No one is denying religious freedom to churchgoers, only the freedom to go to church in large numbers at one time. Congregating has always been an important element of religious ritual for many people in many religions, but a public health emergency supersedes the wish of some to carry on as always at the expense of and to the detriment of the many. People can still pray, and in most places they can still gather to pray in groups of less than ten or thereabouts.


Réplique du tombeau du Christ à Pâques 2017 dans l'église Saint-Paul-Saint-Louis
Replica of Jesus Christ’s tomb at Easter 2017 in the church of Saint-Paul-Saint-Louis, in Paris, France. Photo by Tangopaso.

Some pastors don’t see it that way. They are pastors of Southern Baptist churches, by and large. They are led in their right wing political views and gullible belief in hoaxes concocted by their devilish foes in the center and left of American politics by people like Jerry Falwell Jr., the president of Liberty University in Lynchburg, Virginia. For these people, churchgoing is perhaps even more a social bond than it is a religious experience. They go to see and be seen.

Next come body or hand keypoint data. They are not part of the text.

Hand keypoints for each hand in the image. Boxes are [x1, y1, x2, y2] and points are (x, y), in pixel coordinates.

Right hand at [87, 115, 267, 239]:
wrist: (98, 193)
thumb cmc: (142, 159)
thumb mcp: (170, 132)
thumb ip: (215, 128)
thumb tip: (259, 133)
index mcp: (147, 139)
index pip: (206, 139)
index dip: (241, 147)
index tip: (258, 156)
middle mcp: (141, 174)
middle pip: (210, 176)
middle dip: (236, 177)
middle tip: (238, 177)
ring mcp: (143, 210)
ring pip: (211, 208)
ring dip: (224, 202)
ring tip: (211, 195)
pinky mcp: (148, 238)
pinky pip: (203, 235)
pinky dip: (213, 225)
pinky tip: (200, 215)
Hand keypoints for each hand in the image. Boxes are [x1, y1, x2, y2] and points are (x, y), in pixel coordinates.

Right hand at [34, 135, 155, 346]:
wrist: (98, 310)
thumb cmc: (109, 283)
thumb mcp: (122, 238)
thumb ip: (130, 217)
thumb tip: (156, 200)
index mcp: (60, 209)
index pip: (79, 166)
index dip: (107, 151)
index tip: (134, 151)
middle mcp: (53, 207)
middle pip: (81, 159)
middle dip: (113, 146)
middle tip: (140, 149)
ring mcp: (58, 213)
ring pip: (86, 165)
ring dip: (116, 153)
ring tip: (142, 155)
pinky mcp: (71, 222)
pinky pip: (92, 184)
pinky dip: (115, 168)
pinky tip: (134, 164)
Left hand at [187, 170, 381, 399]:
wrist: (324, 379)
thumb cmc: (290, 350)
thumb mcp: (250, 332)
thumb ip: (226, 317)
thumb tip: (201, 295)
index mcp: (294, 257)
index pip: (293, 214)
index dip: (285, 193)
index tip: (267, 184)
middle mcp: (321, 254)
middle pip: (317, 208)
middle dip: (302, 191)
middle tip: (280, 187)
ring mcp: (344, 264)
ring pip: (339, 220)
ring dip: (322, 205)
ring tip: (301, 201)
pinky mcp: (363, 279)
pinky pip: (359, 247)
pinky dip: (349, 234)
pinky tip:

Church is also a place where they reaffirm to each other their political bond, which is conservative at least, and right wing more often with each passing year. Taking away their church gatherings of dozens or hundreds of people in close proximity to each other is seen by them as prying apart the social and political bonds which are more important to them than the religious bonds affirmed in regular churchgoing. Their pastors can grandstand about supposed government and leftist persecution of their religious institutions, but their real worry is loosening the social and political bonds cemented regularly in seeing and being seen by their fellow congregants.